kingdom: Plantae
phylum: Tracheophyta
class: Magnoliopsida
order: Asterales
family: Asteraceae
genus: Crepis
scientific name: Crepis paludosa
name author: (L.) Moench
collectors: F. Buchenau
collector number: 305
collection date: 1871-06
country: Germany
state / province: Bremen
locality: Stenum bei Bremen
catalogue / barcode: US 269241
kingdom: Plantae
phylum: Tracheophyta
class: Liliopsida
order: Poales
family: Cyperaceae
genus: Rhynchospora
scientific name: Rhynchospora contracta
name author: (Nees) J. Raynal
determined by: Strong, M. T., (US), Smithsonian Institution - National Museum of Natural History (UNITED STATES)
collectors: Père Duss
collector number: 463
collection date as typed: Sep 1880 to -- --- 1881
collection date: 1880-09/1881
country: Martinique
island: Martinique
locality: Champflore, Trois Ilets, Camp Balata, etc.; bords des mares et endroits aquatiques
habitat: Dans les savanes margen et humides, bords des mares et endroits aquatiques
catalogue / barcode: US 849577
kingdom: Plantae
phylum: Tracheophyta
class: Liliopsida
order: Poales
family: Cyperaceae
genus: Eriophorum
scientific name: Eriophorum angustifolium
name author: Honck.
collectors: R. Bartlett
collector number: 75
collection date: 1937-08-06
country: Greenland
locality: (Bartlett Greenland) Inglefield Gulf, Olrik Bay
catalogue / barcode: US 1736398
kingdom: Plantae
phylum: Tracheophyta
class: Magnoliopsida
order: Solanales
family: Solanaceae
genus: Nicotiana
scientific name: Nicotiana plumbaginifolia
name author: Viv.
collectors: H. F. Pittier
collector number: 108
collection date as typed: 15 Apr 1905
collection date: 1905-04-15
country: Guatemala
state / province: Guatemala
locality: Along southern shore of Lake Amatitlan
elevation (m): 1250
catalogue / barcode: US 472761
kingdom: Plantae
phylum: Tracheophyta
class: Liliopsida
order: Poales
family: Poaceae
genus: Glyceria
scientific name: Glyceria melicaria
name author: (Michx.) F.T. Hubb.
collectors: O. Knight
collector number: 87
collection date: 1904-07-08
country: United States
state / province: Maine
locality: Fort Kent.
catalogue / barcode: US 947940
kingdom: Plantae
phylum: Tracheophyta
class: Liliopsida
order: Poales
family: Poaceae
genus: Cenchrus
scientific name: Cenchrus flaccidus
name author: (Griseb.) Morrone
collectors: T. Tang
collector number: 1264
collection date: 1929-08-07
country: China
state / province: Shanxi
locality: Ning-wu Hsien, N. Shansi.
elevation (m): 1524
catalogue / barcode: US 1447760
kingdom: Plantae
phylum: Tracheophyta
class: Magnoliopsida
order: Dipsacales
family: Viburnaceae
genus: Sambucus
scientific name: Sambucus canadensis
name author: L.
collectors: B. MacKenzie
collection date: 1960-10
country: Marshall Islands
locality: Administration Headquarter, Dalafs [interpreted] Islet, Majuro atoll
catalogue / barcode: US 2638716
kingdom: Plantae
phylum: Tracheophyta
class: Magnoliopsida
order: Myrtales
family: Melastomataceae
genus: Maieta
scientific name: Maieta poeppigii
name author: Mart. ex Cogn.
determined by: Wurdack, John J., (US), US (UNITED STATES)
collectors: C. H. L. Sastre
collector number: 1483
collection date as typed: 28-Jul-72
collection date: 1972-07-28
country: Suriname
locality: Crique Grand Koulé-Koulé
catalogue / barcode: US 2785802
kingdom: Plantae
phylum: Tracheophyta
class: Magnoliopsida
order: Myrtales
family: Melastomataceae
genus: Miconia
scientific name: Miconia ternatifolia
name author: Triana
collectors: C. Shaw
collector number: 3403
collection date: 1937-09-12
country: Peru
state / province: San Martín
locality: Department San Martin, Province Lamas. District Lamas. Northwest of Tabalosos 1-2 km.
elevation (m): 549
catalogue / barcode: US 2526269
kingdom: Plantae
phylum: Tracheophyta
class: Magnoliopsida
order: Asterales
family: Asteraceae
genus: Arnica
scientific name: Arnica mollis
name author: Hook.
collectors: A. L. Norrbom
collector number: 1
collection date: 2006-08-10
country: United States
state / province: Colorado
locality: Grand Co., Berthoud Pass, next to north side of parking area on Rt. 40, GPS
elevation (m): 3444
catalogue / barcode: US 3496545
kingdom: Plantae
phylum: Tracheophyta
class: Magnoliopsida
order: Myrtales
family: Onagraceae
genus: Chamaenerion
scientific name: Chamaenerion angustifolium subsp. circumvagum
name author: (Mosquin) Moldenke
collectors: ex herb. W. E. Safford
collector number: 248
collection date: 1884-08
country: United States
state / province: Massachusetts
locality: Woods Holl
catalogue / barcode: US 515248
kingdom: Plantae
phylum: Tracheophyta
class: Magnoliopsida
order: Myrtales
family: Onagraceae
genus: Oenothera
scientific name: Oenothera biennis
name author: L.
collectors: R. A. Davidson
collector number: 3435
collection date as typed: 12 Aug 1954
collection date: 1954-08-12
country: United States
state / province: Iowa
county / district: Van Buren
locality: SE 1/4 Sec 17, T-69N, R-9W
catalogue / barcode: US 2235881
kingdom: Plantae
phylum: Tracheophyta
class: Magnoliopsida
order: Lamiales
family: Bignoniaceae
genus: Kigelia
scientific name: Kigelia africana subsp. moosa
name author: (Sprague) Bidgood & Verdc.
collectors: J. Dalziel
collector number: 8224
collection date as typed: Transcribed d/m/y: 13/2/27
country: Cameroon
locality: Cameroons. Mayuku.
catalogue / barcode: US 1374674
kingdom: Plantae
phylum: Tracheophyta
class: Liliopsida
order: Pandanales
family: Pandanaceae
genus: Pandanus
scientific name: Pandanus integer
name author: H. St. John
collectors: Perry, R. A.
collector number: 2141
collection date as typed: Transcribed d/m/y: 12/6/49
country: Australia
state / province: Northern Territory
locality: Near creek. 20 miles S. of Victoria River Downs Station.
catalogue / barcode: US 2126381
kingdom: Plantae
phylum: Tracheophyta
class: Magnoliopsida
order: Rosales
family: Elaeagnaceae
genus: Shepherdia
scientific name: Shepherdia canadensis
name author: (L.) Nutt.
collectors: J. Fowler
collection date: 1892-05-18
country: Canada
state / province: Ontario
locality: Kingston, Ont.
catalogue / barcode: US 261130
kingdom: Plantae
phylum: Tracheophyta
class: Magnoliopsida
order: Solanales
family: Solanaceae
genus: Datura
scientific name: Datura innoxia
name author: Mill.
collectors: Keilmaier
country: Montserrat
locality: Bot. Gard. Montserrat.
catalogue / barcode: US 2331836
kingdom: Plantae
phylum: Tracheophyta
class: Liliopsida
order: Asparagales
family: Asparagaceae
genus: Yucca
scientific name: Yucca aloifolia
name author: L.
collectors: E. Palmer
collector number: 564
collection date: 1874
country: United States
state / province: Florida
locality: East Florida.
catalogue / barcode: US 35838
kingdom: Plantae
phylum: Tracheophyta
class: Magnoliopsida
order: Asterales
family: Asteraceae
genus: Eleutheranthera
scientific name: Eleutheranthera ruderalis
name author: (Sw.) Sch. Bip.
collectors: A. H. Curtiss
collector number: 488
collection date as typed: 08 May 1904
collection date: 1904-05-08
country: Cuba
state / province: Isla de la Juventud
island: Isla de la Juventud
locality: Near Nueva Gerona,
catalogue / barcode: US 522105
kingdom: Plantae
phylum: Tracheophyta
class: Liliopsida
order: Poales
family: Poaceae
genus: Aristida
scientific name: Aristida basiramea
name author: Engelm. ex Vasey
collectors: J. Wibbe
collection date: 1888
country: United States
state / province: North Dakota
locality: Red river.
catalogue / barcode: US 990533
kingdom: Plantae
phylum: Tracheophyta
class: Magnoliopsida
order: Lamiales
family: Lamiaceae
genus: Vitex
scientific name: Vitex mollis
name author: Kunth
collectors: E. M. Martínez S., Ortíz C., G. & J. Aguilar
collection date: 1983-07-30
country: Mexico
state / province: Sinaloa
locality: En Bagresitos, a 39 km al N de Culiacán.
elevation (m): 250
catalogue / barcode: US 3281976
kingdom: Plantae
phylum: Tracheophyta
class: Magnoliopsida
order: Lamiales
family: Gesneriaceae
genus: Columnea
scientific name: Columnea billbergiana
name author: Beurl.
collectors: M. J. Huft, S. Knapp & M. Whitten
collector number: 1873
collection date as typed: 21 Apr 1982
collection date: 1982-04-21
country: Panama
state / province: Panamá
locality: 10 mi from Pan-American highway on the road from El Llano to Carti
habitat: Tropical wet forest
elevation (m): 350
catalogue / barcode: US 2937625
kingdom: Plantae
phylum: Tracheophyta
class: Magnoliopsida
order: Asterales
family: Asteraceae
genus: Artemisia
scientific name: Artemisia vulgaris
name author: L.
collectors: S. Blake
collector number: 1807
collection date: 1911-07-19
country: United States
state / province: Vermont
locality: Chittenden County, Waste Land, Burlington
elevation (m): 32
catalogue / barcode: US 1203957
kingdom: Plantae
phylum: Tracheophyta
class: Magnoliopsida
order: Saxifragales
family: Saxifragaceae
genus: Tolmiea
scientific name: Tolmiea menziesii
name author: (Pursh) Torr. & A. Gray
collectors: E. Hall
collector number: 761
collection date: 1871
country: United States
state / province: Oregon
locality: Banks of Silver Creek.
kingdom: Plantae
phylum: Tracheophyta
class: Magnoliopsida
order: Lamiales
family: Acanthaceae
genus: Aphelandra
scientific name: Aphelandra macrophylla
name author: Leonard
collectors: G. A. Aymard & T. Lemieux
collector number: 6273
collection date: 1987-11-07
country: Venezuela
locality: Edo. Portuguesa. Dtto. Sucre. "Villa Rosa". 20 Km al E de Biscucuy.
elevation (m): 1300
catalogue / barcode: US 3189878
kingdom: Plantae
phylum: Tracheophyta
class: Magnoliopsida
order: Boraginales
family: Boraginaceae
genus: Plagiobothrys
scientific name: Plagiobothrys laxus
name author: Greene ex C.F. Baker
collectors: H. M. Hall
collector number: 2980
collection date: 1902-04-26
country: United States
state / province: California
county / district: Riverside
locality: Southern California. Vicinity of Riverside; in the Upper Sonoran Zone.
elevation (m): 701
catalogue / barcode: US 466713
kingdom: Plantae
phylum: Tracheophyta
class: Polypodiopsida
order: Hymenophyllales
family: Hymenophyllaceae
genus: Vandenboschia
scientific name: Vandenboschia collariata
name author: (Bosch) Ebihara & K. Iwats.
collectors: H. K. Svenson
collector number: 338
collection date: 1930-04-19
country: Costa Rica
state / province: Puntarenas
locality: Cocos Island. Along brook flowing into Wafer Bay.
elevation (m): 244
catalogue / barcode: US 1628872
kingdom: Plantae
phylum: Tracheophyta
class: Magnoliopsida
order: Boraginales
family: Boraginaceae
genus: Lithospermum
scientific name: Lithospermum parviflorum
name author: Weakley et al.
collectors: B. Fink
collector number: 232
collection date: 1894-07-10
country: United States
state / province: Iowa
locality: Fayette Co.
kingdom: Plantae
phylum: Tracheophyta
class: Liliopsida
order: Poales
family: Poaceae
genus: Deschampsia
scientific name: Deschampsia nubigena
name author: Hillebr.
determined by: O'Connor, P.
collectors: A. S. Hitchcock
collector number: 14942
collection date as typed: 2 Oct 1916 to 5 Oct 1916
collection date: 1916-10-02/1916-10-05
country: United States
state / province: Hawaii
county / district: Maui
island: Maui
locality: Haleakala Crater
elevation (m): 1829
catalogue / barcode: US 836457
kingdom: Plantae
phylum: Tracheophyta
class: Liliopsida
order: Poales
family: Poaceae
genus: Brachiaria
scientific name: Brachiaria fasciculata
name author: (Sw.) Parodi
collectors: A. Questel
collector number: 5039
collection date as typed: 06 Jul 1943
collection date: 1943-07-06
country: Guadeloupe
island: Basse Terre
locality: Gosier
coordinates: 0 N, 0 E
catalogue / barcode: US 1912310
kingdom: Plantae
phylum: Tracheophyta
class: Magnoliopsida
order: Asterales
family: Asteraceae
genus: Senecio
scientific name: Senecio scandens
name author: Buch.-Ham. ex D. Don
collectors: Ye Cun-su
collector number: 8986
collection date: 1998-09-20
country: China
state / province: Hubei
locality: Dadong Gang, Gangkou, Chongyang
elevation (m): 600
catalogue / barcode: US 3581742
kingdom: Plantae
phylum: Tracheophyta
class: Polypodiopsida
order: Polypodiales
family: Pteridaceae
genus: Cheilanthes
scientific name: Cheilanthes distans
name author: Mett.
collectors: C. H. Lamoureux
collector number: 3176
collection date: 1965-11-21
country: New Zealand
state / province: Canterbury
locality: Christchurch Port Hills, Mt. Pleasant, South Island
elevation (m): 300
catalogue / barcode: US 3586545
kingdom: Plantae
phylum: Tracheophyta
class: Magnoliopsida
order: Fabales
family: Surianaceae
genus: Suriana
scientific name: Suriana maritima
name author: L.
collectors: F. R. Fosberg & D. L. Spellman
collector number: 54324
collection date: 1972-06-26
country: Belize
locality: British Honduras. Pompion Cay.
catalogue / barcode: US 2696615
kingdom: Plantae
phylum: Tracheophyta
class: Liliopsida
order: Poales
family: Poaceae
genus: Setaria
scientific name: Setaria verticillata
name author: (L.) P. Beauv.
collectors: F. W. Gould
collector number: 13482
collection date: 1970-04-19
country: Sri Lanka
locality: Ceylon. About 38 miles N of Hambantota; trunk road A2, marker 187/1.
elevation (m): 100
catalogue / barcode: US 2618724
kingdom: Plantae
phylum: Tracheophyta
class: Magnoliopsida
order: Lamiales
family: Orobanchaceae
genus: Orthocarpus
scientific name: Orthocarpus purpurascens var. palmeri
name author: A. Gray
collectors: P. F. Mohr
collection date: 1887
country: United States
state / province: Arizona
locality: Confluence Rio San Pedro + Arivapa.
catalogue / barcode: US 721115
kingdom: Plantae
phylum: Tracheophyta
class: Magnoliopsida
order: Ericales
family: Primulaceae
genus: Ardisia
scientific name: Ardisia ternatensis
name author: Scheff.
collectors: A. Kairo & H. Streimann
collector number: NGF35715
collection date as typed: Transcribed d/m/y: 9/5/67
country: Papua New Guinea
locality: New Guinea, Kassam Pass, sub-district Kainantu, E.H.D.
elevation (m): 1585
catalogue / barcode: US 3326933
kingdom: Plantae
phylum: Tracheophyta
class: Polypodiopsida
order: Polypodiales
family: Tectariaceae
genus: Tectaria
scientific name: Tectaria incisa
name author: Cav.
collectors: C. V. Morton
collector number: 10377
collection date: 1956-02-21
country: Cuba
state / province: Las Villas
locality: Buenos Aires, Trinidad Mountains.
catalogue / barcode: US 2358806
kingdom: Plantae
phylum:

- **Exercise objective**
Copy the lines of the material from the one containing "state / province: Hawaii" through the one containing "genus: Senecio", inclusive.

- **Right answer**
state / province: Hawaii
county / district: Maui
island: Maui
locality: Haleakala Crater
elevation (m): 1829
catalogue / barcode: US 836457
kingdom: Plantae
phylum: Tracheophyta
class: Liliopsida
order: Poales
family: Poaceae
genus: Brachiaria
scientific name: Brachiaria fasciculata
name author: (Sw.) Parodi
collectors: A. Questel
collector number: 5039
collection date as typed: 06 Jul 1943
collection date: 1943-07-06
country: Guadeloupe
island: Basse Terre
locality: Gosier
coordinates: 0 N, 0 E
catalogue / barcode: US 1912310
kingdom: Plantae
phylum: Tracheophyta
class: Magnoliopsida
order: Asterales
family: Asteraceae
genus: Senecio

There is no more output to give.